I’ve been using my own PHP web statistics script for over a year now. I realized that some dates were missing in reports. It turns out PHP has a limit of 2GB or so when fopen-ing files, regardless of the fact that the script is reading it line by line and not storing any lines in memory.
The solution is to use Linux split command to break the file in manageable pieces and process them one by one. Don’t go crazy and try to split it in 2GB pieces, unless you have abundant RAM. If you’re splitting it in 2GB files, the process will use 2GB of RAM while doing it. Ouch!!!
Since, I’m working with 1GB RAM total, I decided to go with 100MB files, hence using 100MB of RAM in doing so. Also, I wanted my files to have a prefix zzz_split_ (instead of a default x). “zzz” just lists nice at the end of all files in a directory.
split -C 100m access_log.old zzz_split_
This command split my apache access_log file into 30 pieces, 100 MB each, making sure that lines are not broken.
I fixed my PHP to glob the files in a directory.
$logfiles = '/home/admin/webstats/zzz_split_*';
foreach(glob($logfiles) as $logfile) {
$logfile = $logfile[0];
$handle = fopen($logfile,'r') or die("Can't open the log file");
...
}
Here’s a (wo)man page for split
NAME
split – split a file into pieces
SYNOPSIS
split [OPTION] [INPUT [PREFIX]]
DESCRIPTION
Output fixed-size pieces of INPUT to PREFIXaa, PREFIXab, …; default
PREFIX is ‘x’. With no INPUT, or when INPUT is -, read standard input.

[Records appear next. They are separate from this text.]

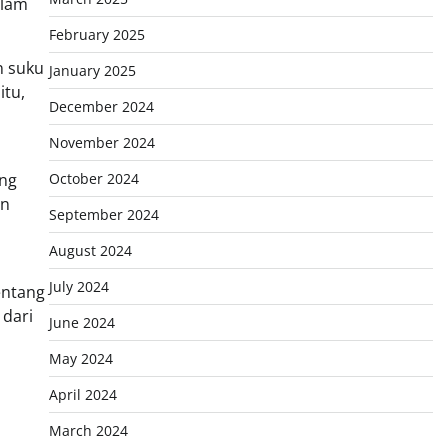
alam
February 2025
n suku
January 2025
itu,
December 2024
November 2024
ang
October 2024
an
September 2024
August 2024
July 2024
entang
 dari
June 2024
May 2024
April 2024
March 2024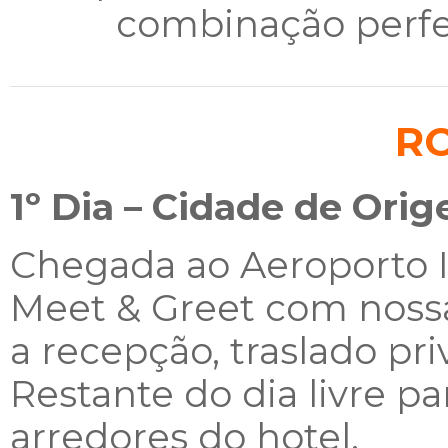
combinação perfei
R
1º Dia – Cidade de Ori
Chegada ao Aeroporto I
Meet & Greet com noss
a recepção, traslado pri
Restante do dia livre p
arredores do hotel.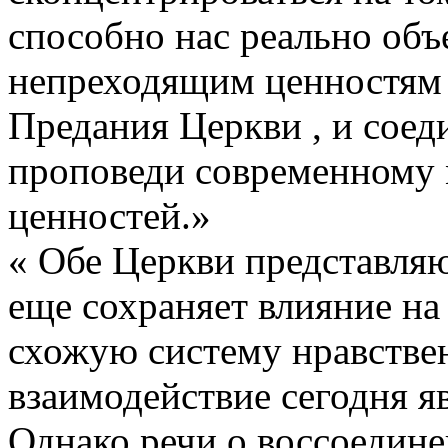
способно нас реально объ
непреходящим ценностям 
Предания Церкви , и соед
проповеди современному 
ценностей.»
« Обе Церкви представляю
еще сохраняет влияние на
схожую систему нравстве
взаимодействие сегодня я
Однако речи о воссоедин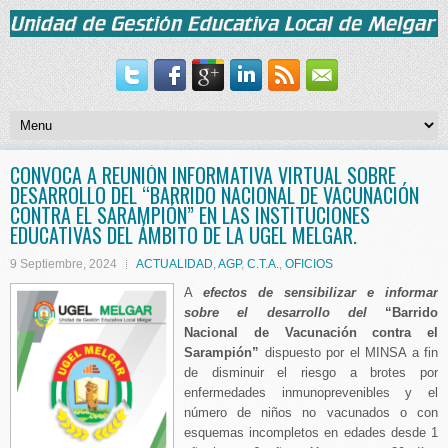
CONVOCA A REUNIÓN INFORMATIVA VIRTUAL SOBRE
DESARROLLO DEL “BARRIDO NACIONAL DE VACUNACIÓN
CONTRA EL SARAMPIÓN” EN LAS INSTITUCIONES
EDUCATIVAS DEL ÁMBITO DE LA UGEL MELGAR.
9 Septiembre, 2024
ACTUALIDAD
,
AGP
,
C.T.A.
,
OFICIOS
A
efectos de sensibilizar e informar
sobre el desarrollo del
“Barrido
Nacional de Vacunación contra el
Sarampión”
dispuesto por el MINSA a fin
de disminuir el riesgo a brotes por
enfermedades inmunoprevenibles y el
número de niños no vacunados o con
esquemas incompletos en edades desde 1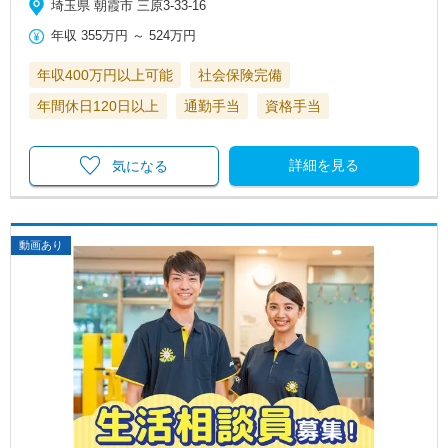
埼玉県 朝霞市 三原3-33-16
年収
355万円
～
524万円
年収400万円以上可能
社会保険完備
年間休日120日以上
通勤手当
資格手当
詳細を見る
気になる
動画あり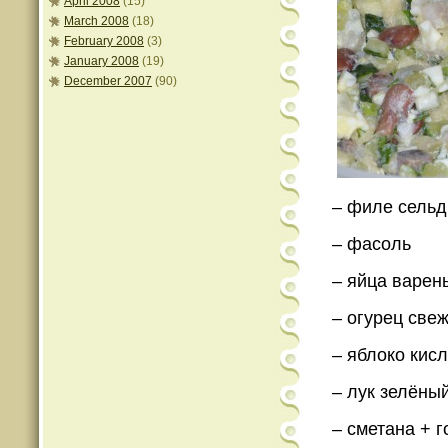
April 2008
(15)
March 2008
(18)
February 2008
(3)
January 2008
(19)
December 2007
(90)
– филе сельд
– фасоль
– яйца варен
– огурец све
– яблоко кис
– лук зелёны
– сметана + 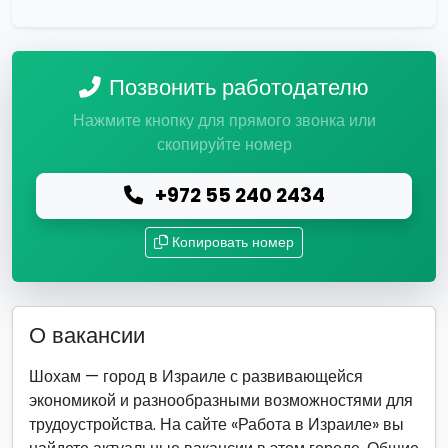
Позвонить работодателю
Нажмите кнопку для прямого звонка или
скопируйте номер
+972 55 240 2434
Копировать номер
О вакансии
Шохам — город в Израиле с развивающейся
экономикой и разнообразными возможностями для
трудоустройства. На сайте «Работа в Израиле» вы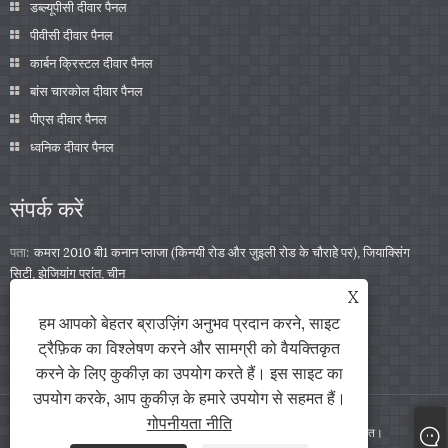
डब्ल्यूपीसी दीवार पैनल
पीवीसी दीवार पैनल
कार्बन क्रिस्टल दीवार पैनल
बांस चारकोल दीवार पैनल
पीएस दीवार पैनल
ध्वनिक दीवार पैनल
संपर्क करें
पता:
कमरा 2010 बी1 कनान प्लाजा (किनयी रोड और ज़ुइली रोड के चौराहे पर), जियाक्सिंग
सिटी, झेजियांग प्रांत, चीन
X
टेलीफोन:
+86-0573-85859222
हम आपको बेहतर ब्राउज़िंग अनुभव प्रदान करने, साइट
ईमेल:
info@zjarris.com
ट्रैफ़िक का विश्लेषण करने और सामग्री को वैयक्तिकृत
करने के लिए कुकीज़ का उपयोग करते हैं। इस साइट का
उपयोग करके, आप कुकीज़ के हमारे उपयोग से सहमत हैं।
गोपनीयता नीति
कॉपीराइट © 2025 झेजियांग एरिस आईएमपी एंड एक्सपी कं, लिमिटेड सर्वाधिकार सुरक्षित।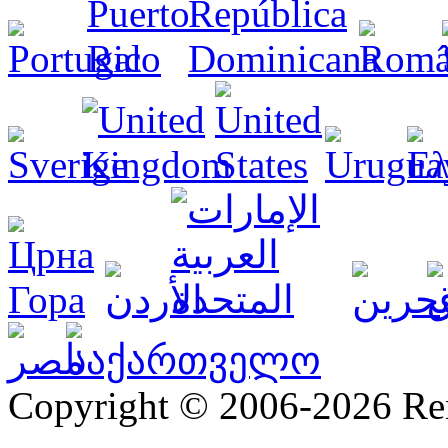
Copyright © 2006-2026 R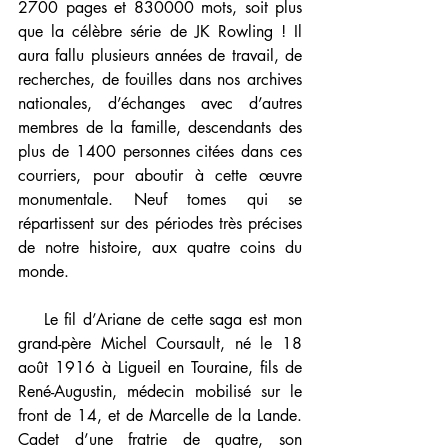
2700 pages et 830000 mots, soit plus 
que la célèbre série de JK Rowling ! Il 
aura fallu plusieurs années de travail, de 
recherches, de fouilles dans nos archives 
nationales, d’échanges avec d’autres 
membres de la famille, descendants des 
plus de 1400 personnes citées dans ces 
courriers, pour aboutir à cette œuvre 
monumentale. Neuf tomes qui se 
répartissent sur des périodes très précises 
de notre histoire, aux quatre coins du 
monde.
    Le fil d’Ariane de cette saga est mon 
grand-père Michel Coursault, né le 18 
août 1916 à Ligueil en Touraine, fils de 
René-Augustin, médecin mobilisé sur le 
front de 14, et de Marcelle de la Lande. 
Cadet d’une fratrie de quatre, son 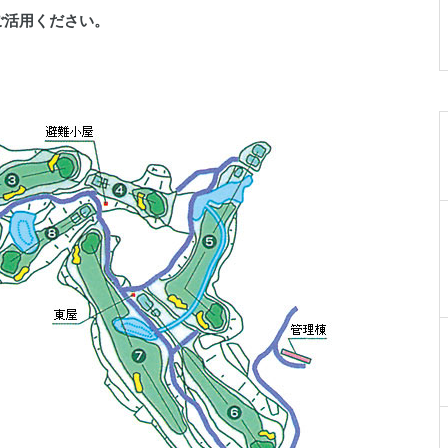
019-641-4577
ご活用ください。
岩手県民ゴルフ場
0198-27-3280
岩手県立陸中海岸青少年の家
0193-84-3311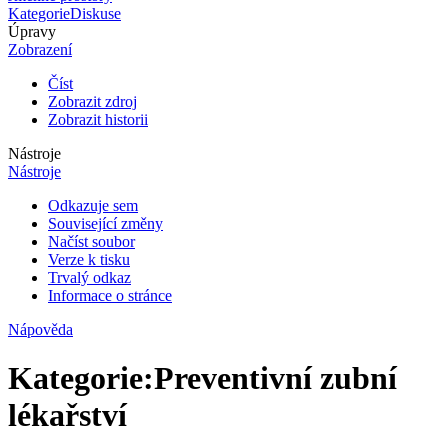
Kategorie
Diskuse
Úpravy
Zobrazení
Číst
Zobrazit zdroj
Zobrazit historii
Nástroje
Nástroje
Odkazuje sem
Související změny
Načíst soubor
Verze k tisku
Trvalý odkaz
Informace o stránce
Nápověda
Kategorie
:
Preventivní zubní
lékařství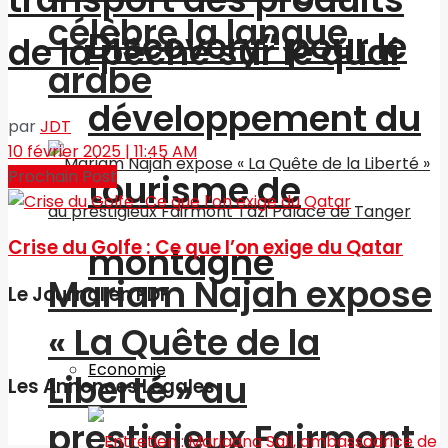
célèbre la langue
Discovery” pour le
de la pêche sur le quai
arabe
développement du
par
JDT
10 février 2025 | 11:45 AM
Prochain Post
tourisme de
Crise du Golfe : Ce que l’on exige du Qatar
montagne
Mariam Najah expose
Le Journal en PDF
« La Quête de la
Economie
Liberté » au
Les Annonces Légales
prestigieux Fairmont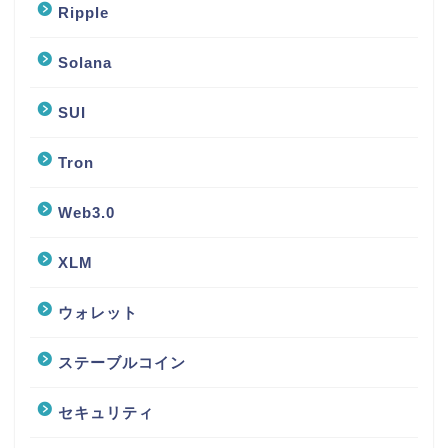
Ripple
Solana
SUI
Tron
Web3.0
XLM
ウォレット
ステーブルコイン
セキュリティ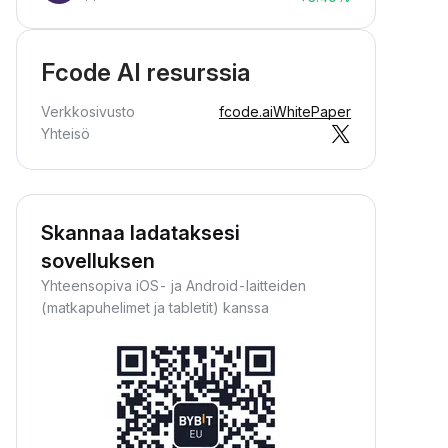
Fcode AI resurssia
Verkkosivusto
fcode.ai
WhitePaper
Yhteisö
Skannaa ladataksesi
sovelluksen
Yhteensopiva iOS- ja Android-laitteiden
(matkapuhelimet ja tabletit) kanssa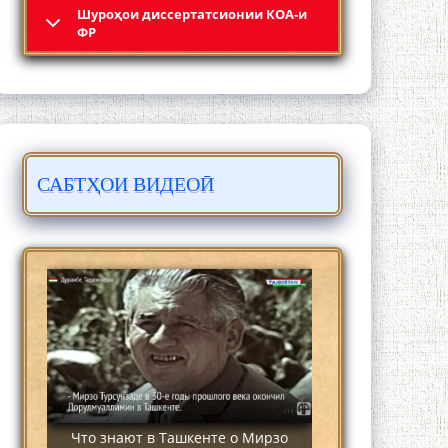
Шyроҳои диссертатсионии КОА-и
4-уми декабр- зодрӯзи шоири
ФР
абадзинда Абулқосим Лоҳутӣ
САБТҲОИ ВИДЕОӢ
АБУЛҚОСИМ ЛОҲУТӢ / ABULQOSIM
LOHUTY/
Что знают в Ташкенте о Мирзо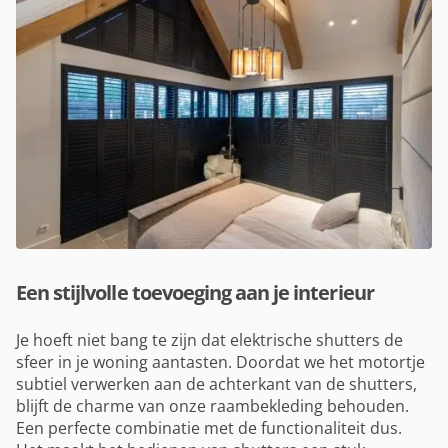
Een stijlvolle toevoeging aan je interieur
Je hoeft niet bang te zijn dat elektrische shutters de
sfeer in je woning aantasten. Doordat we het motortje
subtiel verwerken aan de achterkant van de shutters,
blijft de charme van onze raambekleding behouden.
Een perfecte combinatie met de functionaliteit dus.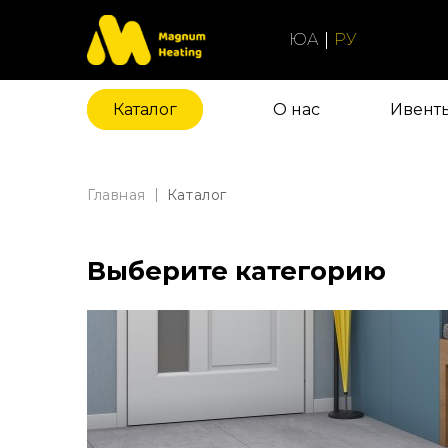
ЮА
РУ
Каталог
О нас
Ивент
Главная
Каталог
Выберите категорию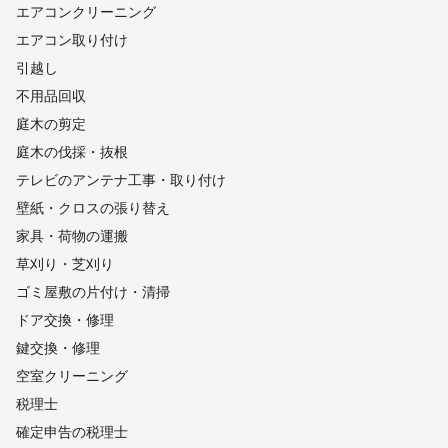
エアコンクリーニング
エアコン取り付け
引越し
不用品回収
庭木の剪定
庭木の伐採・抜根
テレビのアンテナ工事・取り付け
壁紙・クロスの張り替え
家具・荷物の運搬
草刈り・芝刈り
ゴミ屋敷の片付け・清掃
ドア交換・修理
鍵交換・修理
空室クリーニング
税理士
確定申告の税理士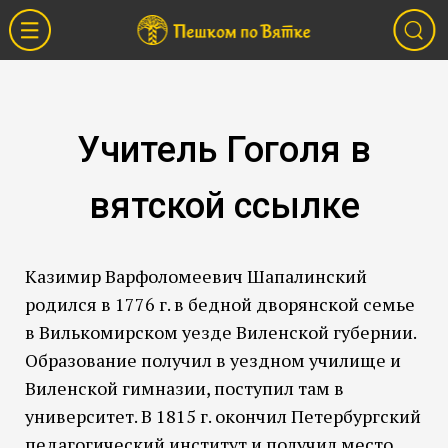
Учитель Гоголя в
вятской ссылке
Казимир Варфоломеевич Шапалинский
родился в 1776 г. в бедной дворянской семье
в Вилькомирском уезде Виленской губернии.
Образование получил в уездном училище и
Виленской гимназии, поступил там в
университет. В 1815 г. окончил Петербургский
педагогический институт и получил место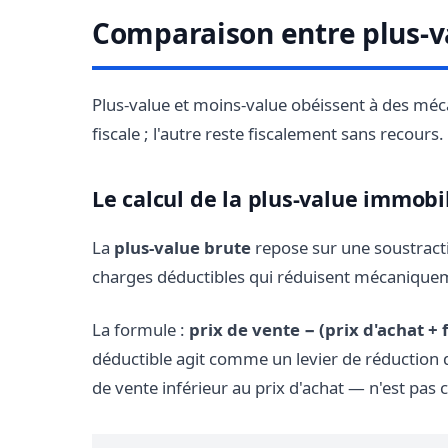
Comparaison entre plus-v
Plus-value et moins-value obéissent à des méca
fiscale ; l'autre reste fiscalement sans recours.
Le calcul de la plus-value immobi
La
plus-value brute
repose sur une soustractio
charges déductibles qui réduisent mécaniquem
La formule :
prix de vente − (prix d'achat + 
déductible agit comme un levier de réduction de 
de vente inférieur au prix d'achat — n'est pas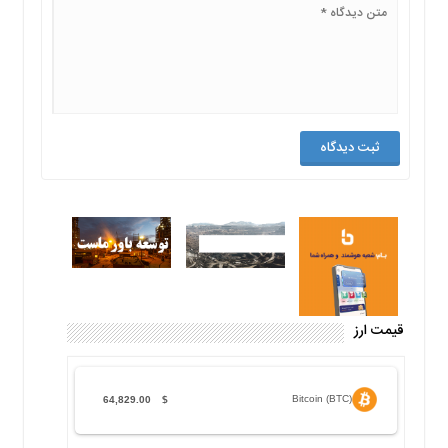
قیمت ارز
Bitcoin (BTC)
64,829.00
$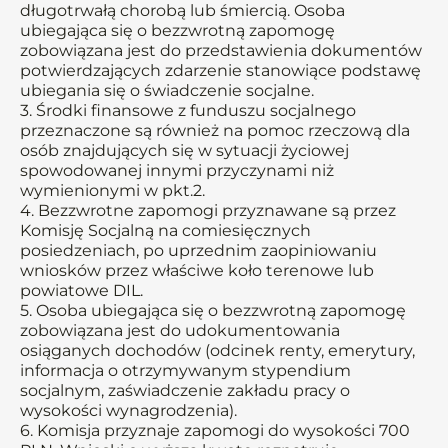
długotrwałą chorobą lub śmiercią. Osoba
ubiegająca się o bezzwrotną zapomogę
zobowiązana jest do przedstawienia dokumentów
potwierdzających zdarzenie stanowiące podstawę
ubiegania się o świadczenie socjalne.
3. Środki finansowe z funduszu socjalnego
przeznaczone są również na pomoc rzeczową dla
osób znajdujących się w sytuacji życiowej
spowodowanej innymi przyczynami niż
wymienionymi w pkt.2.
4. Bezzwrotne zapomogi przyznawane są przez
Komisję Socjalną na comiesięcznych
posiedzeniach, po uprzednim zaopiniowaniu
wniosków przez właściwe koło terenowe lub
powiatowe DIL.
5. Osoba ubiegająca się o bezzwrotną zapomogę
zobowiązana jest do udokumentowania
osiąganych dochodów (odcinek renty, emerytury,
informacja o otrzymywanym stypendium
socjalnym, zaświadczenie zakładu pracy o
wysokości wynagrodzenia).
6. Komisja przyznaje zapomogi do wysokości 700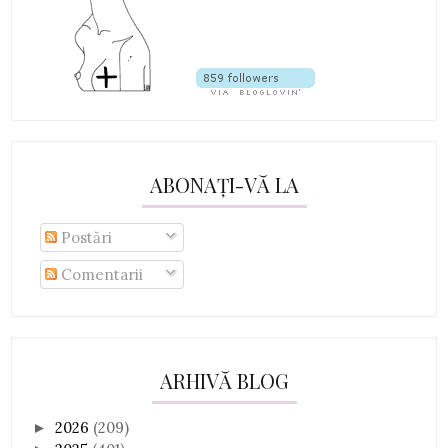
ABONAȚI-VĂ LA
Postări
Comentarii
ARHIVĂ BLOG
2026
(209)
►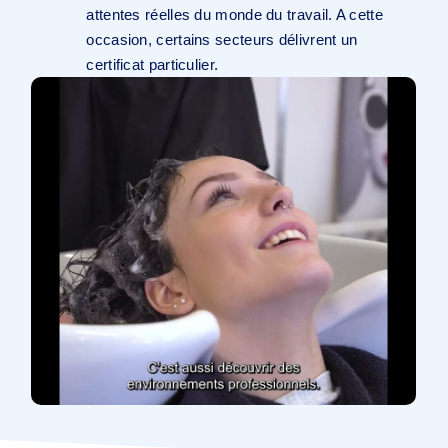
attentes réelles du monde du travail. A cette
L’alternance spécifique
occasion, certains secteurs délivrent un
Basée sur des profils de formation spécifiques
certificat particulier.
définis par les secteurs professionnels.
Une fois les compétences acquises, le jeune
obtient un certificat de qualification spécifique (pas
de CESS).
L’alternance (Article 47)
Particulier à l’enseignement spécialisé de forme 3
et combinant aussi formation à l’école et en
entreprise, elle vise l’insertion professionnelle des
élèves à besoins spécifiques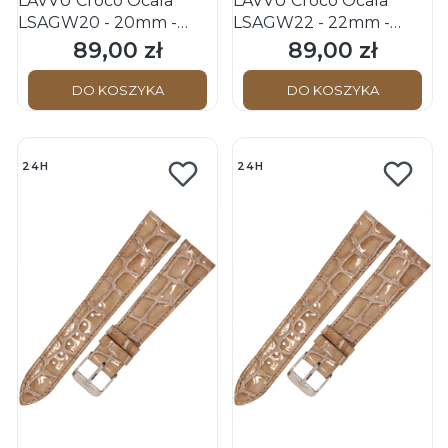
LAVVU Croco Ocala
LAVVU Croco Ocala
LSAGW20 - 20mm -
LSAGW22 - 22mm -
BIAŁY - Skórzany pasek
BIAŁY - Skórzany pasek
89,00 zł
89,00 zł
Cena
Cena
do zegarka
do zegarka
DO KOSZYKA
DO KOSZYKA
24H
24H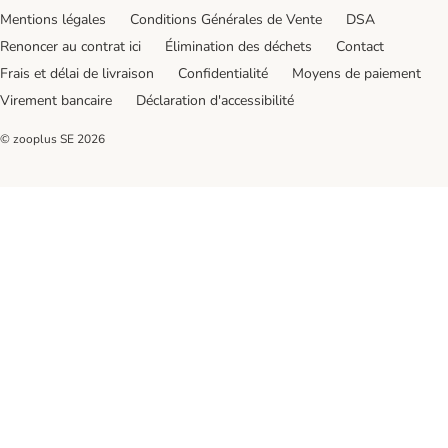
Mentions légales
Conditions Générales de Vente
DSA
Renoncer au contrat ici
Élimination des déchets
Contact
Frais et délai de livraison
Confidentialité
Moyens de paiement
Virement bancaire
Déclaration d'accessibilité
© zooplus SE
2026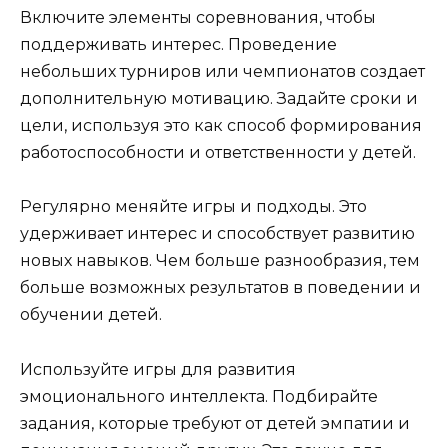
Включите элементы соревнования, чтобы
поддерживать интерес. Проведение
небольших турниров или чемпионатов создает
дополнительную мотивацию. Задайте сроки и
цели, используя это как способ формирования
работоспособности и ответственности у детей.
Регулярно меняйте игры и подходы. Это
удерживает интерес и способствует развитию
новых навыков. Чем больше разнообразия, тем
больше возможных результатов в поведении и
обучении детей.
Используйте игры для развития
эмоционального интеллекта. Подбирайте
задания, которые требуют от детей эмпатии и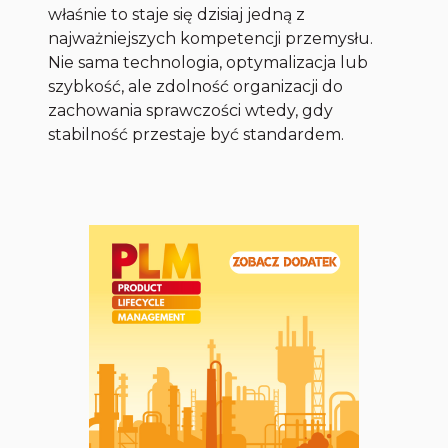
właśnie to staje się dzisiaj jedną z
najważniejszych kompetencji przemysłu.
Nie sama technologia, optymalizacja lub
szybkość, ale zdolność organizacji do
zachowania sprawczości wtedy, gdy
stabilność przestaje być standardem.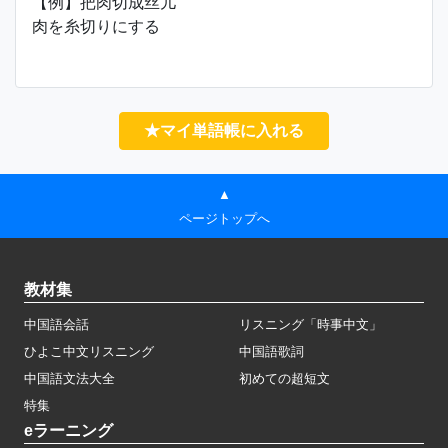
【例】把肉切成丝儿
肉を糸切りにする
★マイ単語帳に入れる
▲
ページトップへ
教材集
中国語会話
リスニング「時事中文」
ひよこ中文リスニング
中国語歌詞
中国語文法大全
初めての超短文
特集
eラーニング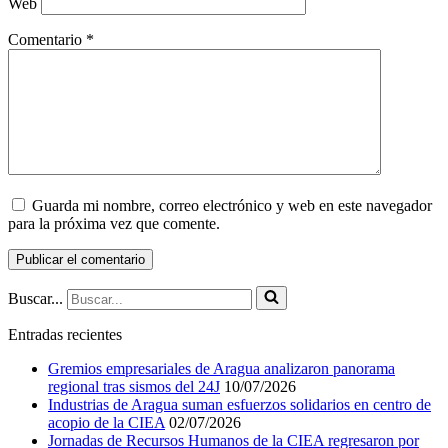
Web
Comentario
*
Guarda mi nombre, correo electrónico y web en este navegador
para la próxima vez que comente.
Buscar...
Entradas recientes
Gremios empresariales de Aragua analizaron panorama
regional tras sismos del 24J
10/07/2026
Industrias de Aragua suman esfuerzos solidarios en centro de
acopio de la CIEA
02/07/2026
Jornadas de Recursos Humanos de la CIEA regresaron por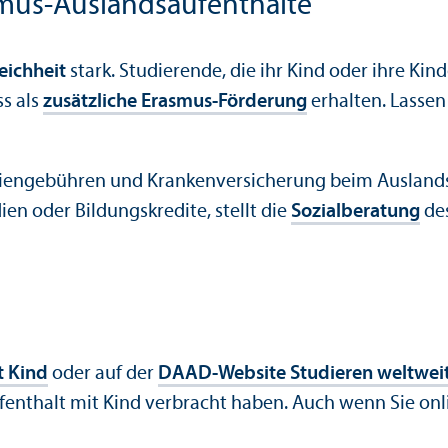
asmus-Auslands­aufenthalte
ich­heit
stark. Studierende, die ihr Kind oder ihre K
s als
zusätzliche Erasmus-Förderung
erhalten. Lassen
dien­gebühren und Kranken­versicherung beim Ausland
en oder Bildungs­kredite, stellt die
Sozial­beratung
des
t Kind
oder auf der
DAAD-Website Studieren weltweit
aufenthalt mit Kind verbracht haben. Auch wenn Sie o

Mandatory arguments to long options are mandatory for short options
too.
-a, –suffix-length=N
use suffixes of length N (default 2)
-b, –bytes=SIZE
put SIZE bytes per output file
-C, –line-bytes=SIZE
put at most SIZE bytes of lines per output file
-l, –lines=NUMBER
put NUMBER lines per output file
–verbose
print a diagnostic to standard error just before each output
file is opened
–help display this help and exit
–version
output version information and exit
SIZE may have a multiplier suffix: b for 512, k for 1K, m for 1 Meg.